Particle processes are both challenging and ubiquitous in industry. The complexity of particulate systems means that it is prohibitively difficult to gain a comprehensive understanding of the particulate mechanics which control a process using solely laboratory experiments. Even though some models are available in the literature which describe particle processes, these tend to be inadequate to meet the requirements of industry. Industry requires robust models which contain the key relevant physics, which are user-friendly and which are focused on delivering the output product specifications given a limited number of measured input parameters.
Despite the significant academic activity in the development of multi-scale, multi-phase modelling approaches, few of the models originating in academia are fully implemented in industrial practice. As a result, the full benefits of model-based development have not been derived. The creation and implementation of a better approach to implementing useful models from academia into industrial practice could therefore lead to significant economic benefits relating to enhanced speed of development, reduced development costs and improved product quality.

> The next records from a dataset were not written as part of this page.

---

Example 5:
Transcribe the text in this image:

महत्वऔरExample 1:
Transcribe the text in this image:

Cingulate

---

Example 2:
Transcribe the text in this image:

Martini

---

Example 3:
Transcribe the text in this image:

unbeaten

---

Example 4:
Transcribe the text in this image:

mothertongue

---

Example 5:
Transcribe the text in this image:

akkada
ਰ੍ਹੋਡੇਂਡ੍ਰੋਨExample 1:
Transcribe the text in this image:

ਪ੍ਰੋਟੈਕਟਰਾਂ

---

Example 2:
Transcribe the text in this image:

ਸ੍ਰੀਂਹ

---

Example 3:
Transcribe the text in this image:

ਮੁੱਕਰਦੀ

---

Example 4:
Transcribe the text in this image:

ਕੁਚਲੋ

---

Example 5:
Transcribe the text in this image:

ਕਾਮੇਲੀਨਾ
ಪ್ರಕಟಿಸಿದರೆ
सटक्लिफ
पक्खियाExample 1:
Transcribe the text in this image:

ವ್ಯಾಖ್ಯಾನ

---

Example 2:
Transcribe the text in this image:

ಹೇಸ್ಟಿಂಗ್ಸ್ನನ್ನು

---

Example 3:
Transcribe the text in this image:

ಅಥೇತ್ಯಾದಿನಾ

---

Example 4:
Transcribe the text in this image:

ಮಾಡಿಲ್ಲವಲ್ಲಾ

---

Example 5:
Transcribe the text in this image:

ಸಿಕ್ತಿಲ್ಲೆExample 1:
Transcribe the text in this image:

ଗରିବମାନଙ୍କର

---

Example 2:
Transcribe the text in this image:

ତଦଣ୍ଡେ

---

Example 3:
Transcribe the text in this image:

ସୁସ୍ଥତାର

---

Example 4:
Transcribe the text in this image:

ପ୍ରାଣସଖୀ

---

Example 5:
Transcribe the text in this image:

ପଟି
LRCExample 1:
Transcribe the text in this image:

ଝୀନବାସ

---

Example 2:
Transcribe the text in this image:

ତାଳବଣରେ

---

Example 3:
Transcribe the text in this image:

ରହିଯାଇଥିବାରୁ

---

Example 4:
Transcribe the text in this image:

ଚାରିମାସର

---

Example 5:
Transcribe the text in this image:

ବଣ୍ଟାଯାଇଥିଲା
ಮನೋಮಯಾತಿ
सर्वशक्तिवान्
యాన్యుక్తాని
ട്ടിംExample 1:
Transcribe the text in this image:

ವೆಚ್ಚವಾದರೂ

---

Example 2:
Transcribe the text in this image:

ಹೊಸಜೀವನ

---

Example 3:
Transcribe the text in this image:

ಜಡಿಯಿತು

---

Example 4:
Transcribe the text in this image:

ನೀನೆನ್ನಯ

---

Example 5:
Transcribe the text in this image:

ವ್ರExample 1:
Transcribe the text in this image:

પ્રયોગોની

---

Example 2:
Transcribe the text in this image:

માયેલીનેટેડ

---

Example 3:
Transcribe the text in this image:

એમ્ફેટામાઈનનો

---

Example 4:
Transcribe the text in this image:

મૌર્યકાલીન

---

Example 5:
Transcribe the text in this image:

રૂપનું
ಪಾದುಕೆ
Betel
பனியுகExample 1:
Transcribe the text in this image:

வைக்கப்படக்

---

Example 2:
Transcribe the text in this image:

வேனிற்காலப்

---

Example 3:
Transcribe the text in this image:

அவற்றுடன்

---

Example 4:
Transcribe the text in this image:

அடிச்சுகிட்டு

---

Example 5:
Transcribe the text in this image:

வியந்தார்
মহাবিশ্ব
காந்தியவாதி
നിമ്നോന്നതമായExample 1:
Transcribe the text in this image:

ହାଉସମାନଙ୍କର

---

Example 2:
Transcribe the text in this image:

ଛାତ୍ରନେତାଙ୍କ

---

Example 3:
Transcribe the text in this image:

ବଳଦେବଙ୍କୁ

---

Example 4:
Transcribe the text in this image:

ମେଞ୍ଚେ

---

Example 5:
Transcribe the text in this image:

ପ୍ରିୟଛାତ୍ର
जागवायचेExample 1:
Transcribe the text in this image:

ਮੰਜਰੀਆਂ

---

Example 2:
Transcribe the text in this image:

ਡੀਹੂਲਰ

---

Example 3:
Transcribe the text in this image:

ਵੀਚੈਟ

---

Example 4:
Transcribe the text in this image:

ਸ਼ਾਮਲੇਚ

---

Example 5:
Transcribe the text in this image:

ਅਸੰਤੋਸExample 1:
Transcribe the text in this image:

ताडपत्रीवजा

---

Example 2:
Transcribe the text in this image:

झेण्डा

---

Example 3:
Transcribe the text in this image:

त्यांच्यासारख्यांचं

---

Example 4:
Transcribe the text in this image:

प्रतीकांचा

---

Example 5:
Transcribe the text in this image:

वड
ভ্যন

This project will create a framework for transferring academic innovations in the modelling of particulate materials into industrial practice with a view to accelerate innovation in formulation development and manufacture across a number of strategically important UK sectors. While this project will generate a methodology which may be fruitfully applied to a wide range of particulate processes, the process of wet granulation will be chosen as an exemplar case study in the first instance. A multi-scale modelling approach is adopted, using the discrete element method to provide particle-level physics and inform the large-scale population balance model. Information will be exchanged between the models  to derive maximum benefit from the two different scales with complementary strengths.
 D. Barrasso, A. Tamrakar, and R. Ramachandran. Chemical Engineering Science, 93, 119, 123:304 – 317, 319 – 329, 500 – 513, 2014, 2015.
The project involves two academic partners, the University of Edinburgh and the University of Sheffield, and six industrial partners: Pfizer, AstraZeneca, Procter and Gamble, Johnson Matthey, Process Systems Enterprise and DEM Solutions. The project is led by the Centre for Process Innovation: the major project funder.